The reader then learns that Lecter and Starling are living together in an "exquisite" Beaux Arts mansion, where they employ servants and engage in activities such as learning new languages and dancing together and building their own respective memory palaces, and is told that "Sex is a splendid structure they add to every day", that the psychoactive drugs "have had no part in their lives for a long time", and that Lecter is "satisfied" with the fact that Mischa cannot return.

==Films==
In the film adaptation of The Silence of the Lambs, Starling's role remains relatively unchanged from the book. However, the film adaptation of Hannibal significantly diverges from the novel's conclusion. In the film, Lecter neither attempts to brainwash Starling nor feeds her Krendler's brain (although he does feed portions of it to Krendler himself); instead, Starling tries to apprehend Lecter, but he overpowers her and she handcuffs both of them to the refrigerator in an attempt to keep him in the house before the imminent arrival of the police.

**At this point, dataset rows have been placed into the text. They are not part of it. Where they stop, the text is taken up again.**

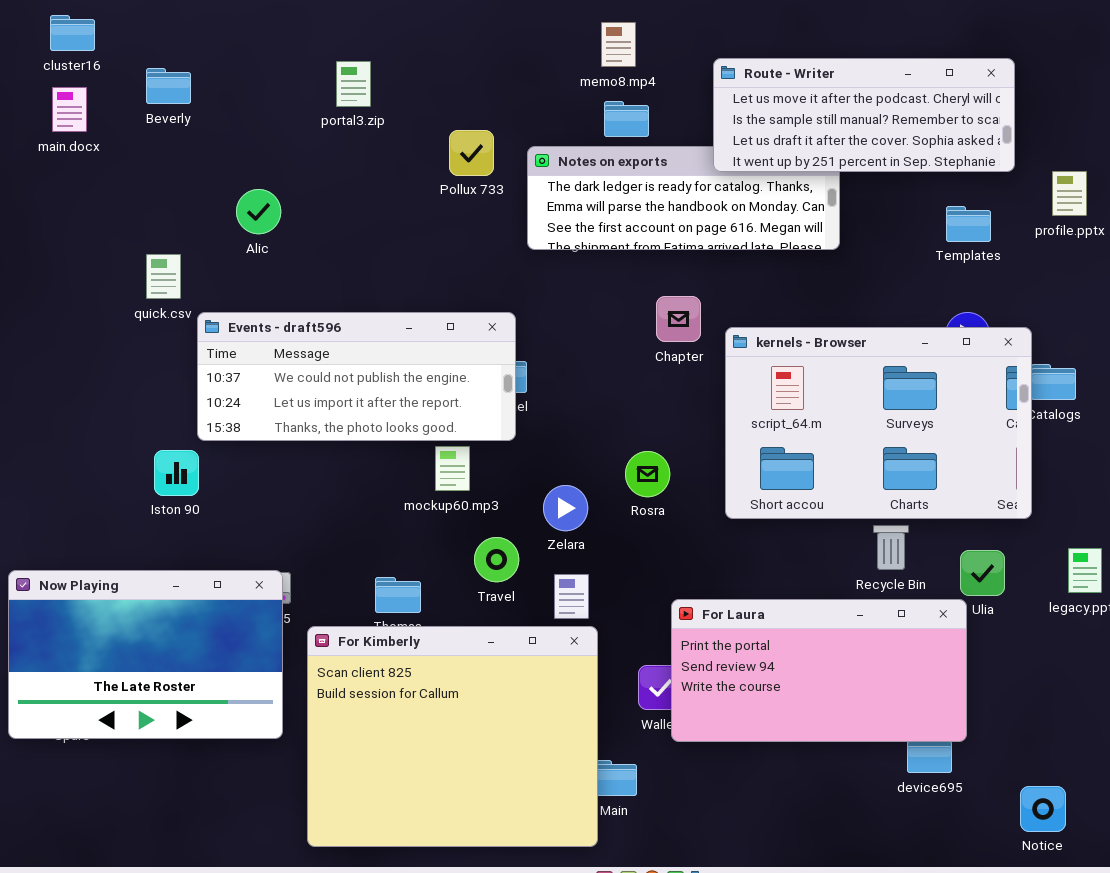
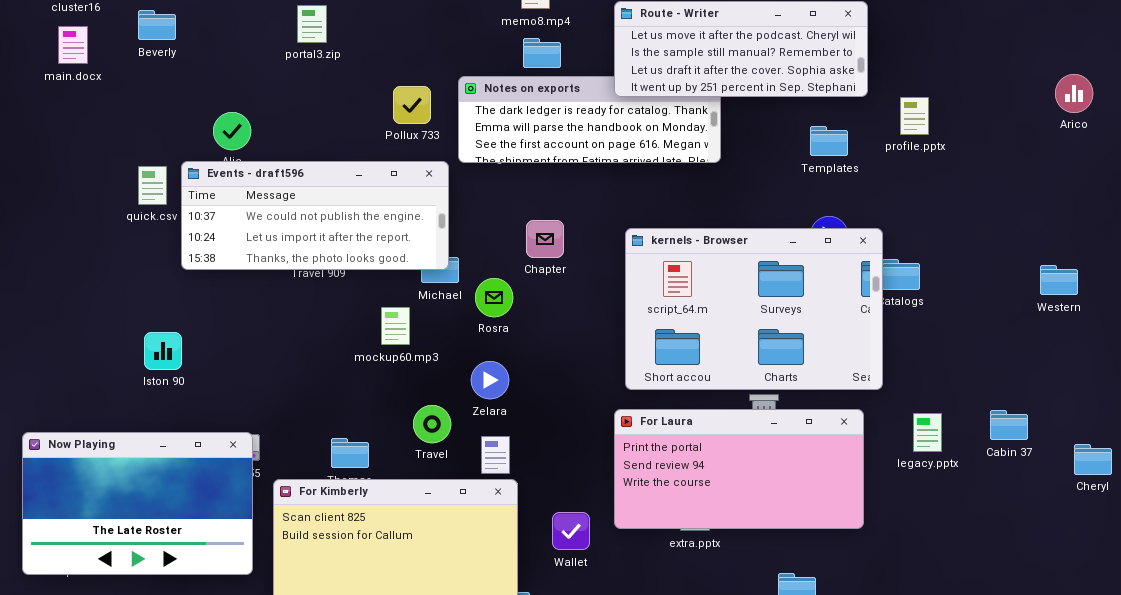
Pollux 733: [449,130,494,176] -> [393,86,431,124], moved
Chapter: [656,296,701,342] -> [526,220,564,258], moved
Events - draft596: [197,312,516,441] -> [181,161,449,270], moved
mockup60.mp3: [435,446,470,491] -> [381,307,410,345], moved
Rosra: [625,451,670,497] -> [475,278,513,317], moved
For Laura: [671,599,967,742] -> [614,409,864,529], moved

Lecter then cuts off his own hand and escapes, leaving Starling to explain the situation to the police. He is later seen on a plane, apparently fleeing the country again.

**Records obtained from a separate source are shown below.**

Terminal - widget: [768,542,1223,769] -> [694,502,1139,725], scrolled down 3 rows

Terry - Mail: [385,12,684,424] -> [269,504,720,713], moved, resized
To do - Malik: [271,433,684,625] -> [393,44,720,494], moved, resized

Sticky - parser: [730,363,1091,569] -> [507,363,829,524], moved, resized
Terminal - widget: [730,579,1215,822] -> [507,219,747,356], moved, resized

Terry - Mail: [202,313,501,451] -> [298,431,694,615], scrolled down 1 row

Although she won the Academy Award for Best Actress for playing Starling in The Silence of the Lambs, Jodie Foster decided not to reprise her role in Hannibal. Julianne Moore portrayed the character in the sequel, with Anthony Hopkins himself recommending her for the role after his previous experience working with her in the film Surviving Picasso.

==Television==
===Lifetime===
In May 2012, Lifetime announced that they were developing a television series centered on Clarice Starling after her graduation from the FBI academy, titled Clarice, which was to be produced by MGM. The project did not go forward.

===NBC===
Bryan Fuller, the creator of the TV series Hannibal, stated prior to the show's cancellation his desire to include Clarice Starling as a character in the fifth season, provided that he could get the rights from MGM. He said that he planned for the show's fifth season to cover the events of The Silence of the Lambs, and the sixth to cover the events of Hannibal, with the seventh to be an original storyline resolving Hannibals ending. Since the series' cancellation, Fuller has stated that should the series continue and should they obtain rights to adapt The Silence of the Lambs, Elliot Page or a person of color would be ideal casting for the role of Clarice Starling.

===CBS===

CBS developed the Clarice TV series as a sequel to The Silence of the Lambs set in 1993, created by Alex Kurtzman and Jenny Lumet. The series stars Rebecca Breeds as the titular character, along with Lucca De Oliveira, Devyn A. Tyler, Kal Penn, Nick Sandow, Michael Cudlitz, and Marnee Carpenter, and premiered on February 11, 2021, on CBS. It was effectively cancelled in June after one season because of low ratings and the breakdown of talks concerning the series' planned move from CBS to Paramount+.